Source material
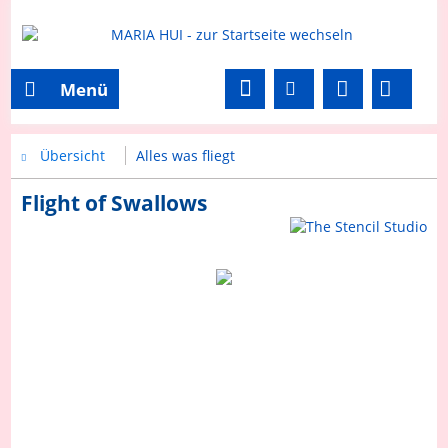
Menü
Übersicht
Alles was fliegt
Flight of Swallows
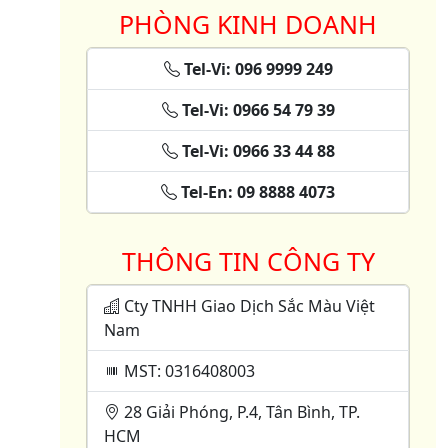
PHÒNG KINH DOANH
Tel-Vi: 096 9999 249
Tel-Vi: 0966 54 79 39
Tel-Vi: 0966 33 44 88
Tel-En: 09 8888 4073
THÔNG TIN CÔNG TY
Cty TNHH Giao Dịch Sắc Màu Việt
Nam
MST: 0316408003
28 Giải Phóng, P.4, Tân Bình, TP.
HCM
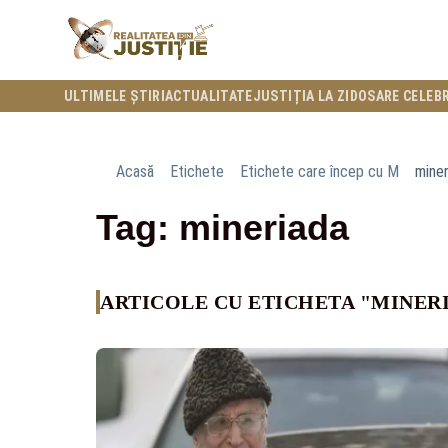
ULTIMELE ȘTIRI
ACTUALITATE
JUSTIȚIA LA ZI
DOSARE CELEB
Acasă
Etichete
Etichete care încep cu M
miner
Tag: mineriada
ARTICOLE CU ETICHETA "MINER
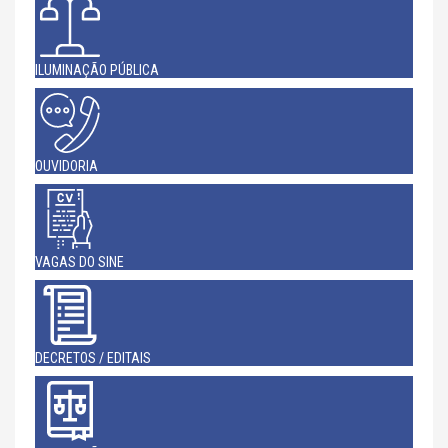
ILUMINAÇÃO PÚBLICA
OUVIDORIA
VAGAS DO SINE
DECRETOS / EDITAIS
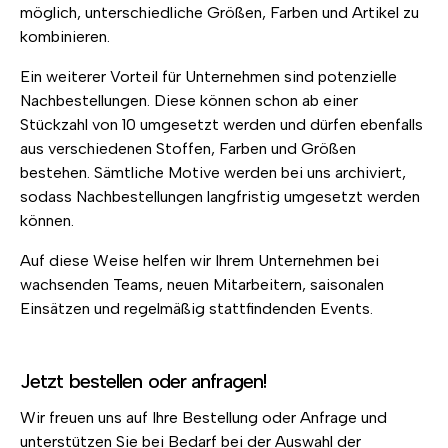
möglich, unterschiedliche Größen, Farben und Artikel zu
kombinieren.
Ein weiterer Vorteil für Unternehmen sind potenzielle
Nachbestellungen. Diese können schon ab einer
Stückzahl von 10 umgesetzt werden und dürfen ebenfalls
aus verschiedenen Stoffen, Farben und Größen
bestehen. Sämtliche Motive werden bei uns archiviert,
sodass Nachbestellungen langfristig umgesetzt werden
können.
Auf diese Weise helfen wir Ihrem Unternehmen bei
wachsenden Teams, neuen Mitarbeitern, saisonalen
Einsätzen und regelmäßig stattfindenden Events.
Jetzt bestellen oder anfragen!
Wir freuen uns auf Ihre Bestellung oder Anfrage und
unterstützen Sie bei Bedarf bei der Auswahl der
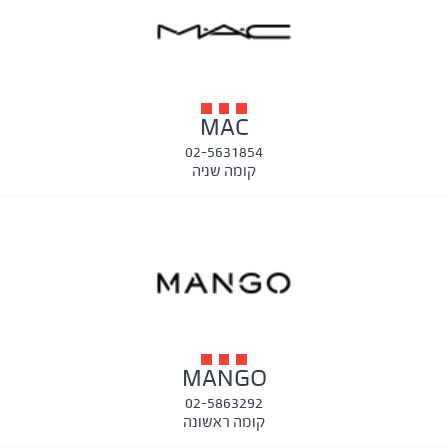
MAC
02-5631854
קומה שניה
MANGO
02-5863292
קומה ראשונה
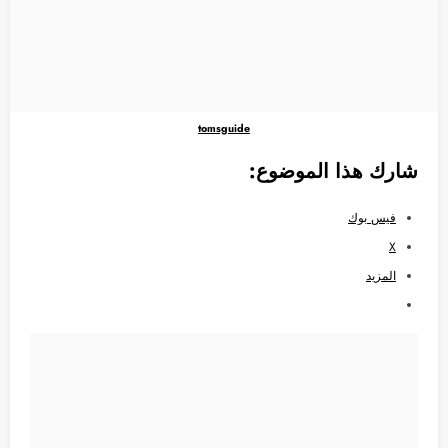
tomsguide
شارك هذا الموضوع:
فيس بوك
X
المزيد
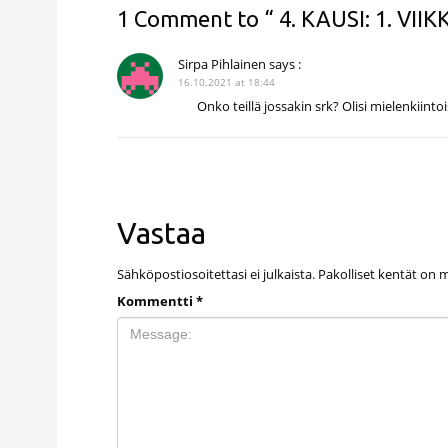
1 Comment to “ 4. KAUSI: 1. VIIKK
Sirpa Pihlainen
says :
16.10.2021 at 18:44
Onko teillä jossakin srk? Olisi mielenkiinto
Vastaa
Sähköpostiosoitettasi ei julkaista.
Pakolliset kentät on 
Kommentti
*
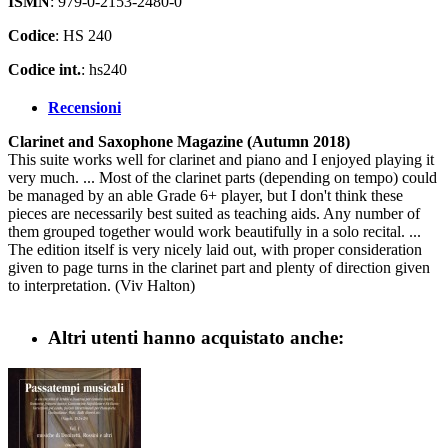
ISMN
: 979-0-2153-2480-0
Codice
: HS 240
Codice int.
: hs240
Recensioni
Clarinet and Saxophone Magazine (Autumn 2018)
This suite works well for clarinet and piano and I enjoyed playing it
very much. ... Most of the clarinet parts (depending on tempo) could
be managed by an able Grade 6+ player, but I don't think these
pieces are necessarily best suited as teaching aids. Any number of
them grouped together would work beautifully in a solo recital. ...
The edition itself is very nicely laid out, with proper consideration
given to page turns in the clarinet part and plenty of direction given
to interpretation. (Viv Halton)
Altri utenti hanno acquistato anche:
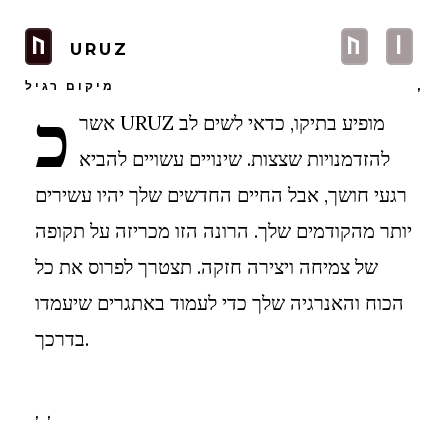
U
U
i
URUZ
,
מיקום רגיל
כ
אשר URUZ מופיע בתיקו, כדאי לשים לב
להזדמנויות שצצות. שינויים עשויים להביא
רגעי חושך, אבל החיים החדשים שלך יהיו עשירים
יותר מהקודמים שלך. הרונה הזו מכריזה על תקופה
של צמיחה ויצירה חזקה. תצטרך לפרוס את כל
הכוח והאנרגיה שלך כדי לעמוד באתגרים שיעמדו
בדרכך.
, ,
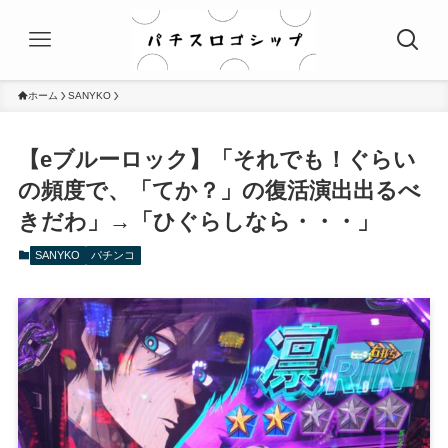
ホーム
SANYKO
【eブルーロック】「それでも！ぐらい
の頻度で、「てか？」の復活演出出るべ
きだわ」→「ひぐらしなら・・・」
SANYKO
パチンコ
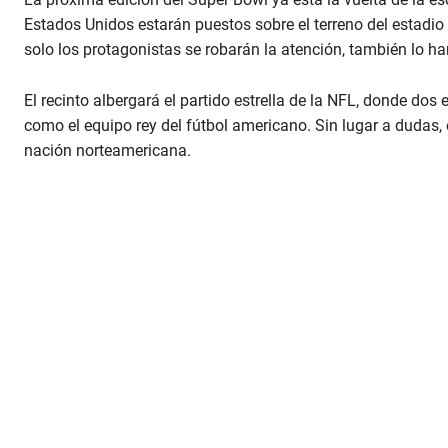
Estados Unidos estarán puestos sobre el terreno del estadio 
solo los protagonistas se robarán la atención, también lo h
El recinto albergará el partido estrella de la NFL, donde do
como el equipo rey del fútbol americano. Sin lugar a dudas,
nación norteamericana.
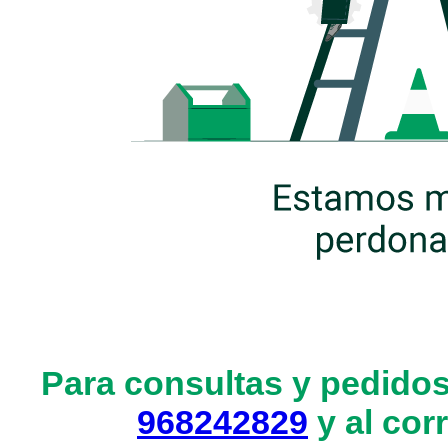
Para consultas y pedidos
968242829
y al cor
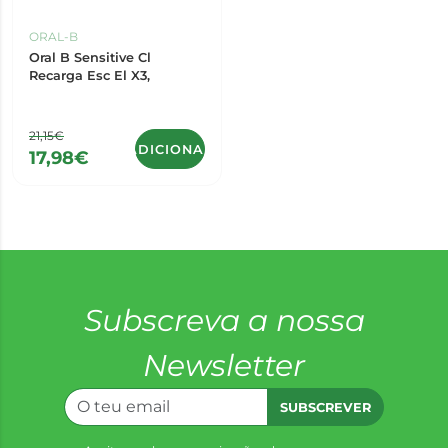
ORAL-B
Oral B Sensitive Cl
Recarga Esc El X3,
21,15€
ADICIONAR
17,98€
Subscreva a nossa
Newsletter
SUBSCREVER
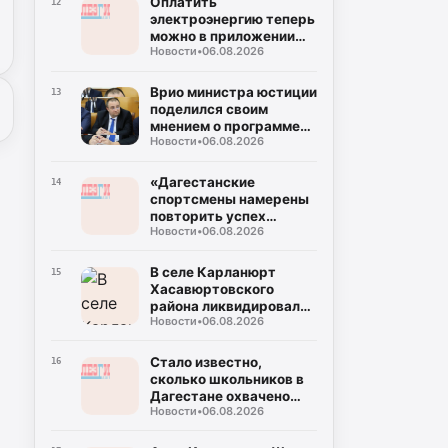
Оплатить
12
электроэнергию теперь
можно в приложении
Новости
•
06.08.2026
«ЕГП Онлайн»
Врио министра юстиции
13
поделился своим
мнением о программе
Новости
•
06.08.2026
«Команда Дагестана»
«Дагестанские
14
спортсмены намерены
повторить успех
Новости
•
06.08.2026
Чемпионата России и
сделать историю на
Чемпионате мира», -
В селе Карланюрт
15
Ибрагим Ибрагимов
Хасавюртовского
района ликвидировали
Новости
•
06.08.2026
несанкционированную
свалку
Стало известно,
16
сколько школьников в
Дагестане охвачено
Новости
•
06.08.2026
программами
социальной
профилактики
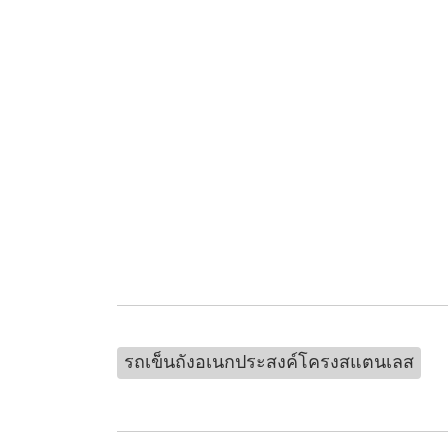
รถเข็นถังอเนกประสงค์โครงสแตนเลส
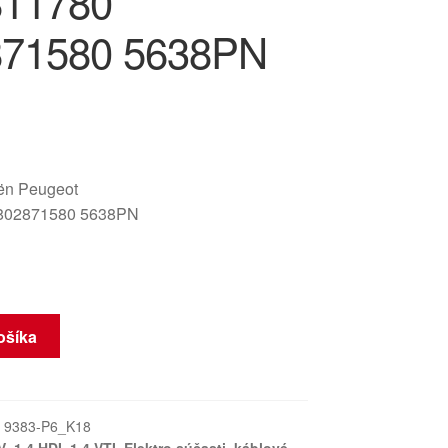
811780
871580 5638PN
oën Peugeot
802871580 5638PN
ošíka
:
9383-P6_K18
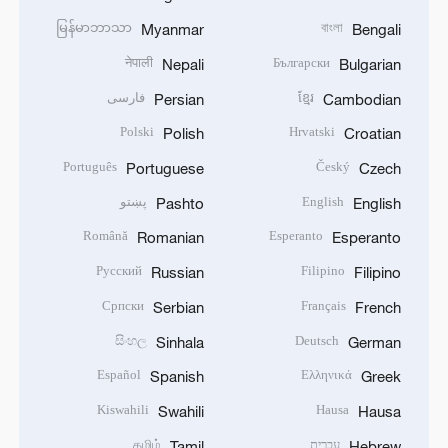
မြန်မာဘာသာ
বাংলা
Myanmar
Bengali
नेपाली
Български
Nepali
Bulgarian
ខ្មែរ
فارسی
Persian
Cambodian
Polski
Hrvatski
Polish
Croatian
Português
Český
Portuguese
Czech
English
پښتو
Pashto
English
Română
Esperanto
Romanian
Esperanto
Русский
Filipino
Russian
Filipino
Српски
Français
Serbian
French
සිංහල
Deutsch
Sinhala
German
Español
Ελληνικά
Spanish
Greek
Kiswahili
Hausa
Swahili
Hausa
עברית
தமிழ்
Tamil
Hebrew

Exercise goal
Go back to the lines above and output, exactly as they stand, the ones from the line containing "יותר מהקודמים שלך. הרונה הזו מכריזה על תקופה" to the line containing "сколько школьников в". Leave all pictures behind.

Solution to this exercise
יותר מהקודמים שלך. הרונה הזו מכריזה על תקופה
של צמיחה ויצירה חזקה. תצטרך לפרוס את כל
הכוח והאנרגיה שלך כדי לעמוד באתגרים שיעמדו
בדרכך.
, ,
ホーム
SANYKO
【eブルーロック】「それでも！ぐらい
の頻度で、「てか？」の復活演出出るべ
きだわ」→「ひぐらしなら・・・」
SANYKO
パチンコ
Estados Unidos estarán puestos sobre el terreno del estadio 
solo los protagonistas se robarán la atención, también lo h
El recinto albergará el partido estrella de la NFL, donde do
como el equipo rey del fútbol americano. Sin lugar a dudas,
nación norteamericana.
Para consultas y pedidos
968242829
y al cor
ORAL-B
Oral B Sensitive Cl
Recarga Esc El X3,
21,15€
ADICIONAR
17,98€
Subscreva a nossa
Newsletter
SUBSCREVER
Оплатить
12
электроэнергию теперь
можно в приложении
Новости
•
06.08.2026
«ЕГП Онлайн»
Врио министра юстиции
13
поделился своим
мнением о программе
Новости
•
06.08.2026
«Команда Дагестана»
«Дагестанские
14
спортсмены намерены
повторить успех
Новости
•
06.08.2026
Чемпионата России и
сделать историю на
Чемпионате мира», -
В селе Карланюрт
15
Ибрагим Ибрагимов
Хасавюртовского
района ликвидировали
Новости
•
06.08.2026
несанкционированную
свалку
Стало известно,
16
сколько школьников в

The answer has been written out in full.